US cash-crop subsidies provide incentives for domestic industries to massively overproduce. This massive increase in supply, coupled with a fairly static domestic demand, means that US industries turn around and dump the surplus on countries in the global South. This means that the farmers there are run out of the market and end up receiving foreign assistance (largely from the US). African cotton farmers are among the hardest hit; also taking a blow are Mexican corn farmers, who were largely wiped out financially by the last round of federal corn subsidies.

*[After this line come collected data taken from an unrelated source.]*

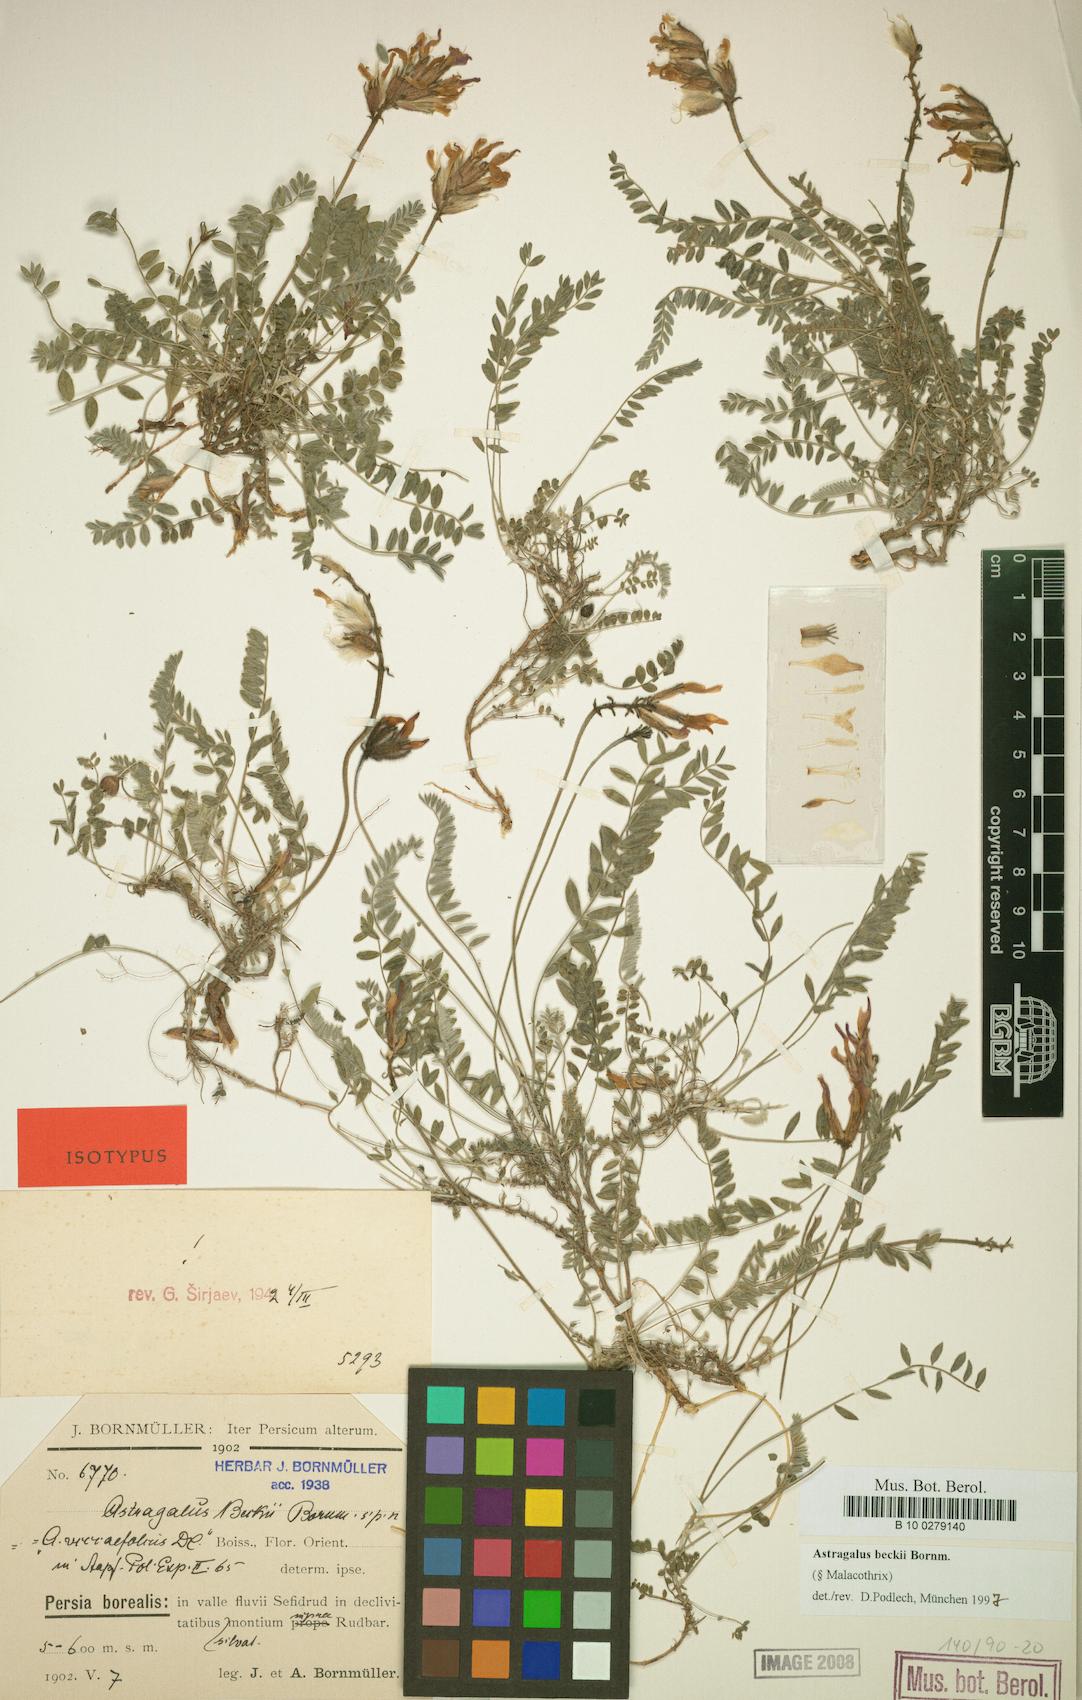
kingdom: Plantae
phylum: Tracheophyta
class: Magnoliopsida
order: Fabales
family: Fabaceae
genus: Astragalus
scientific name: Astragalus beckii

At the end of the day, there is really no reason to subsidize massive agricultural corporations to produce far more than the market demands. The FRESH Act provides insurance to create a genuine safety net for American farmers without encouraging them to do bad things, like dumping nasty chemicals on your food and destroying families abroad. In fact, you might even have fewer nasty chemicals to worry about anyway, given the support for organics in the FRESH Act. It's clearly the better alternative, all things considered.
What You Can Do.
Currently, the legislation is all in the Senate. The directory for the 110th United States Senate is here. If you don't know the names of your senators, you can search by state in that directory and they will come up, with their contact information. You can then take that information and use it to contact them, suggesting that they support the FRESH Act (the Lautenberg-Lugar legislation) instead of the 2007 Farm Bill as it currently stands. For my friends from California, Senators Feinstein and Boxer still (as of last word) have not taken positions on the Farm Bill. This means that you, in particular, should contact them, regardless of whether you think they deserve their jobs. There will be time to deal with that in the 2010 and 2012 Senate elections.
Those of you who have huge numbers of friends on Facebook (or, perhaps, in real life) should let them know, preferably soon. It doesn't take long to send an email, and you don't even have to worry about time zones. So let your senators know, and hopefully one of the worse pieces of federal legislation this year can be replaced with something better.